Wolf Richter, one smart housing and financial cookie, says, “Yes, when housing downturns are large enough, there can and likely will be a housing/mortgage crisis everywhere.”

Think about it this way. Rising housing markets generally have low down-payment requirements, low interest rates and low default rates. Banks and lenders are (or were in 2005 – 2007) offering mortgages right and left because housing prices only appreciate, right?

But then, interest rates start to rise and home prices start to fall and homeowners start to see that they’re paying monthly interest rates that are higher than the value of their homes and they start to default. We’ve watched this movie before…some of us watched it in real time 10 years ago and some of us just read the book The Big Short or watched the movie by the same name 5 years ago.

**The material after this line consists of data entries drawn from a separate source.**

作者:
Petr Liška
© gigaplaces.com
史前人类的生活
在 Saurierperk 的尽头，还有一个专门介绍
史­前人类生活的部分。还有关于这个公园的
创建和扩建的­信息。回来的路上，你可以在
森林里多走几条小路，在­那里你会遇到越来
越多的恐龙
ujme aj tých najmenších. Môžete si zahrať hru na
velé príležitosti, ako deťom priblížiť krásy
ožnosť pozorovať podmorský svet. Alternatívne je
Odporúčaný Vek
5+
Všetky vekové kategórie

What happens when homeowners default on their monthly mortgage payments varies on a state-by-state basis. Some states have recourse mortgage laws. Recourse mortgages allow banks/lenders to foreclose on the collateral in the home AND then pursue the homeowner in court for the difference between the collateral proceeds from the sale of the home and the outstanding mortgage (plus interest, fees, etc.) amount. Lenders can go after the homeowner’s other assets, garnish their wages, etc. until the homeowner pays the bank/ender everything off and settles with the bank. The only other option the borrower has in this situation would be to declare bankruptcy.

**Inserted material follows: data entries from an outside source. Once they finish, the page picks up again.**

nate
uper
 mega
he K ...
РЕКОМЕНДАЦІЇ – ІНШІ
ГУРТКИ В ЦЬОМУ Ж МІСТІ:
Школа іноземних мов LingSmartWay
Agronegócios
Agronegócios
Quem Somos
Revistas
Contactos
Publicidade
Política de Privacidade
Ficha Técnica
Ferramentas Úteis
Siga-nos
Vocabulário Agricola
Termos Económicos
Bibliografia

A non-recourse mortgage limits the banks/lenders from going after the homeowner for anything on top of the collateral in the house. The lender/bank just has to swallow those losses from unpaid mortgage fees, interest, etc. And the homeowner gets to move on without paying any more debt.

There are 12 non-recourse states (Alabama, Arizona, California, Iowa, Minnesota, Montana, North Carolina, North Dakota, Oregon, Washington, Wisconsin and Nevada. There are 38 states and the District of Columbia that follow recourse laws.

Despite the intention of mortgage laws, nothing about these non-recourse and recourse mortgage laws have done anything to deter homeowners from defaulting on their mortgages and doing damages to mortgage insurers, banks and lenders.

Wolf Richter writes that “mortgage crises happen because the people on the margin – the 10% most vulnerable people – along with people and investors who’ve simply gotten in over their heads during periods of irrational exuberance throw in the towel regardless of any theoretical rights that banks have in chasing after them.”

Such a mortgage crisis happened in Spain in late 2007. Such a crisis could easily happen in Australia and Canada where prices are at all time highs, interest rates are climbing and defaults are beginning to increase. No country is immune from housing busts and mortgage crises.

And because memories are short, no country is immune from (recurring) housing busts and mortgage crises, it’s important to acknowledge that size matters. that, as Richter writes, “when the US catches a cold the world catches pneumonia.”